I’m not quite sure where I’ll be working next year. I might not for a few months. I don’t know what city I’ll be living in. I don’t know anything really. But the one thing I do know is this: I made a choice for me, for my own happiness, and I am so unbelievably excited to see where it brings me.
I’ll keep cherishing. Because I love being a Sconnie. And I love being happy. But what I love even more is the idea of continuing that happiness in Wisconsin.

a calling.

I’ve had this weird realization lately: I’m outrageously blessed.

I don’t mean this in the “I have so many opportunities that others don’t have” kind of way. And I don’t mean it in a “I grew up in a community with a family where I was made aware that I could do anything in the world I wanted to” kind of way. I don’t mean it in a “I’ve been to Disney World/Disneyland/on Disney Cruises seven-ish times and some kids only dream of going there once” kind of way…. Don’t get me wrong, I’m obviously grateful for all of those things and a million more that have gotten me to this point.
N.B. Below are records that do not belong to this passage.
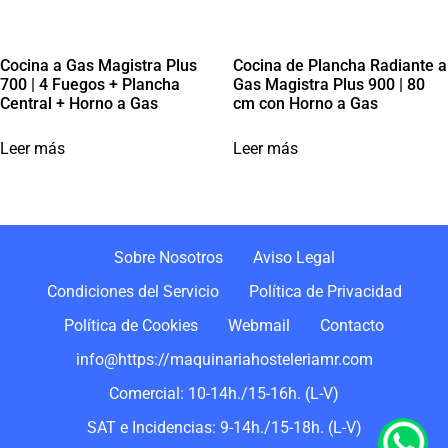
Cocina a Gas Magistra Plus
Cocina de Plancha Radiante a
700 | 4 Fuegos + Plancha
Gas Magistra Plus 900 | 80
Central + Horno a Gas
cm con Horno a Gas
Leer más
Leer más
Sobre Nosotros
Aviso Legal
Condiciones del Servicio
Política de Privacidad
Política de Cookies
Webmail
Contacto
info@https://maquinariahosteleriamr.com
Comercial: 10-14h./15-16h. (L-V)
SAT e Incidencias: 9-14h./15-18h. (L-V)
I mean I’m blessed that I know exactly what I want to do with my life. I’ve always known. I was put on this big, beautiful planet of ours to be in school forever. I’d say I’m not supposed to be taking tests every day, not supposed to be the one doing the learning between bells. But that would be a lie. I get the opportunity to learn every single day. I get the even better opportunity to learn from people younger than I am. Unfortunately, the majority of those people will always be taller. Perhaps more unfortunately, I will probably always be more innocent/naive than those people too.
It’s hard to explain to everyone who says, “why would you ever want to do that to yourself,” how I feel being in a classroom every day. It’s harder to explain it to people who saw me have a less than stellar attitude about all of my own school work (oops). I often find myself responding with a simple “I love it.” I wish I could help them feel what that really means. I wonder if I’ll ever actually find words to describe how much I loved my life in Room 310 from 7:30am-2:40pm every day this past fall, how much I love my life in random classrooms from 8:20am-3:00pm right now. Maybe I will. Or maybe I’ll just be the lucky one who gets to feel it every Monday, Tuesday, Wednesday, Thursday, and Friday.
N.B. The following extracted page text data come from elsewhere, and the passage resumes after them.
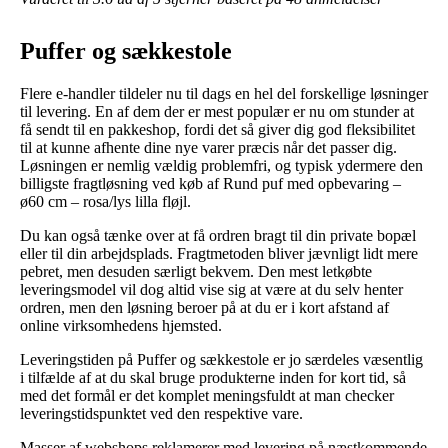
Puffer og sækkestole
Flere e-handler tildeler nu til dags en hel del forskellige løsninger
til levering. En af dem der er mest populær er nu om stunder at
få sendt til en pakkeshop, fordi det så giver dig god fleksibilitet
til at kunne afhente dine nye varer præcis når det passer dig.
Løsningen er nemlig vældig problemfri, og typisk ydermere den
billigste fragtløsning ved køb af Rund puf med opbevaring –
ø60 cm – rosa/lys lilla fløjl.
Du kan også tænke over at få ordren bragt til din private bopæl
eller til din arbejdsplads. Fragtmetoden bliver jævnligt lidt mere
pebret, men desuden særligt bekvem. Den mest letkøbte
leveringsmodel vil dog altid vise sig at være at du selv henter
ordren, men den løsning beroer på at du er i kort afstand af
online virksomhedens hjemsted.
Leveringstiden på Puffer og sækkestole er jo særdeles væsentlig
i tilfælde af at du skal bruge produkterne inden for kort tid, så
med det formål er det komplet meningsfuldt at man checker
leveringstidspunktet ved den respektive vare.
Masser af webshops reklamerer med levering på næstkommende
There is this vivid memory I have of the Dean of the College of Education talking about how teaching is a calling the very first time I saw him in the flesh. At that point, I didn’t know how much of an impact his words of wisdom would have on my life for 3 1/2 years. But I also didn’t truly grasp what this calling was. I kind of did. I knew that I always wanted to teach in some way. I knew that it wasn’t a hard decision to choose a university based on their pre-service teaching program because I was confident I wouldn’t move around anywhere.
What I didn’t know was that I was one of the lucky ones. I had a calling. I got to begin answering this calling at age 18. I get to continue to answer this calling for the rest of my life. As much as I wish I could find words to describe my love for teaching, I wish more I could describe my excitement about now being paid to do something I’ve loved paying to do since Fall 2008.
At this point, I have no idea what my classroom will look like next fall. I have no idea where I’ll be living in six months. To be honest, I’m pretty clueless about my life in general any farther in the future than a week. But for some strange reason, I’m still happy.
I think this is what self-discovery must feel like.